Text excerpt:

____________

Over the past decade, the collection and use of platform data have been subjected to a heavy regulatory burden. In March 2012, the US Federal Trade Commission (FTC) published its recommendations for protecting users’ privacy in an era of rapid change (FTC, 2012). The FTC recommended that “companies […] limit data collection to that which is consistent with the context of a particular transaction or the consumer's relationship with the business, or as required or specifically authorized by law” (FTC, 2012: 27, 42). Especially noteworthy in this regard is the aftermath of the Cambridge Analytica Scandal, first reported on 17 March 2018, involving the exploitation of personal data gleaned from around 50 million Facebook profiles, originally collected for research purposes, by a political consulting firm that was hired to bolster the Donald Trump's 2016 presidential campaign (Cadwalladr and Graham-Harrison, 2018; Rosenberg et al., 2018). The resulting public outcry placed personal data protection and user consent at the heart of regulators’ agenda. Most notably, Europe's General Data Protection Regulation (GDPR), which came into effect on 25 May 2018, imposes specific requirements on data controllers, such as digital platforms, to protect the interest of data subjects in their personal data.

____________

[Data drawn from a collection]
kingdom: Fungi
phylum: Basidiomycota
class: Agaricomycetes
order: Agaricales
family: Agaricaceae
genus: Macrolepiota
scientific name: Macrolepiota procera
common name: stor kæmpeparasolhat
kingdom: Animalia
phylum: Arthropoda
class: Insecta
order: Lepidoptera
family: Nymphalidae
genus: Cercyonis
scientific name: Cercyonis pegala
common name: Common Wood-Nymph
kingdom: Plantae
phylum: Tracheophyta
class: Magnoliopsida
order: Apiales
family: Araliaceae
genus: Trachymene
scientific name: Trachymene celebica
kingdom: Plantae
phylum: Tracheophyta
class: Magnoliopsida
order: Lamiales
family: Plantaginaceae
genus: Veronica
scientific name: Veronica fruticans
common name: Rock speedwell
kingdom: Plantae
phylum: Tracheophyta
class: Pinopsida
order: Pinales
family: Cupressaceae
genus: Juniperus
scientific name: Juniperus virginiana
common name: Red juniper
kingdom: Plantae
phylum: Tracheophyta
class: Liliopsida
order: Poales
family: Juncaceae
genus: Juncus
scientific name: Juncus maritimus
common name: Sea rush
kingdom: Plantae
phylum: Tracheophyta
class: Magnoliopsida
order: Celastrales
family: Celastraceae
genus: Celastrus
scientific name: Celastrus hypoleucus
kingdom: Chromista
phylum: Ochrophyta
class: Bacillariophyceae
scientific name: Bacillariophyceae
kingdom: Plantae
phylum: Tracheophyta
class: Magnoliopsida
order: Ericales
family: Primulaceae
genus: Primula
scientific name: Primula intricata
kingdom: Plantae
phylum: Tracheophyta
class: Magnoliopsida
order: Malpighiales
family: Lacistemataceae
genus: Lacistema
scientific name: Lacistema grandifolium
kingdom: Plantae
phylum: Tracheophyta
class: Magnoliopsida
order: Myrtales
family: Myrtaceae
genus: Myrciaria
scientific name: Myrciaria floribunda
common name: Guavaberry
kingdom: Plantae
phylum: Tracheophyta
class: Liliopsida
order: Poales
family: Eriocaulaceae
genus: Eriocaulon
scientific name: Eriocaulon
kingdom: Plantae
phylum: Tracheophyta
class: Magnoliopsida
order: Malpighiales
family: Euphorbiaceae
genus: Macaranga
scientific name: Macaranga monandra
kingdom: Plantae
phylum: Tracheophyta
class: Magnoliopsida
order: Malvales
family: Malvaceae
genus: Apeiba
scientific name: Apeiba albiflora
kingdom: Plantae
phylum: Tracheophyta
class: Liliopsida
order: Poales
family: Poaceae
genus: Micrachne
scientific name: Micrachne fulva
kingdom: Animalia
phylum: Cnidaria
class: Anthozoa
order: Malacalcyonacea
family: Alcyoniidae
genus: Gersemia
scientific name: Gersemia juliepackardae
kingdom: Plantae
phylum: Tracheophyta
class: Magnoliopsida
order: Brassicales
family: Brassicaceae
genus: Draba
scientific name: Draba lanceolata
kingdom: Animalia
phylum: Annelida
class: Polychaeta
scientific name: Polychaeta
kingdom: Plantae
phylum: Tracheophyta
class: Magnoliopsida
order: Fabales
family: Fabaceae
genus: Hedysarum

____________

Required tasks:
(A) Please reproduce the rows word for word, starting with the first line of the rows and going on through the line with "common name: Red juniper", with both of those lines included.
(B) Carry on the passage about the regulation of platform data, picking up after its final sentence.

In response:
(A)
kingdom: Fungi
phylum: Basidiomycota
class: Agaricomycetes
order: Agaricales
family: Agaricaceae
genus: Macrolepiota
scientific name: Macrolepiota procera
common name: stor kæmpeparasolhat
kingdom: Animalia
phylum: Arthropoda
class: Insecta
order: Lepidoptera
family: Nymphalidae
genus: Cercyonis
scientific name: Cercyonis pegala
common name: Common Wood-Nymph
kingdom: Plantae
phylum: Tracheophyta
class: Magnoliopsida
order: Apiales
family: Araliaceae
genus: Trachymene
scientific name: Trachymene celebica
kingdom: Plantae
phylum: Tracheophyta
class: Magnoliopsida
order: Lamiales
family: Plantaginaceae
genus: Veronica
scientific name: Veronica fruticans
common name: Rock speedwell
kingdom: Plantae
phylum: Tracheophyta
class: Pinopsida
order: Pinales
family: Cupressaceae
genus: Juniperus
scientific name: Juniperus virginiana
common name: Red juniper

(B)
The GDPR allows personal data to be processed only if permissible under one of six lawful bases enumerated by the regulation (including processing necessary for a contract, legal obligation, or legitimate interests). The section most relevant to the use of platform data for research, the GDPR's Article 13, requires data controllers to inform data subjects of how their data will be used, for how long it will be stored, and how users can exercise their data-related rights. By extension, these terms create a consent-based regime for access to and use of personal information. Article 13 also mandates that any transfer of data to non-EU countries should be subject to an agreement between transferor and transferee that incorporates the privacy protections of EU legislation, allowing data subjects to enforce those rights as a third-party beneficiary, and requires data controllers to disclose the identity of any third party that may handle the data. Article 28 further subjects any transfer of data from controllers to processors to a written contract that not only ensures controllers’ power and discretion over processors’ activities and any onward transfer of data to sub-processors, but also requires controllers to verify processors’ compliance with the GDPR.

Regarding the platform transparency and accountability obligation, which may support platform data research, Article 5 of the GDPR requires data controllers to meet transparency obligations and adopt appropriate technical and organizational measures that would enable them to demonstrate compliance with the law.

Finally, the GDPR provides data subjects a right of claim for harms caused by platforms’ non-compliance with the GDPR, as well as the right to withdraw their consent to data processing. GDPR violations may also result in administrative fines of up to four percent of the violating platform's annual revenues.

In addition to privacy laws, publicly available data is governed by self-imposed measures namely, technological barriers and contractual restrictions that define the scope of permissible data access (Elkin-Koren et al., 2025). Specifically, platforms regularly deploy various contractual limitations to restrict researchers’ access to platform data via their ToS, privacy policies, or community guidelines (Fiesler et al., 2020).

Next, we explain how these two legal frameworks—privacy law and contrct law—could be exploited to create data enclosures.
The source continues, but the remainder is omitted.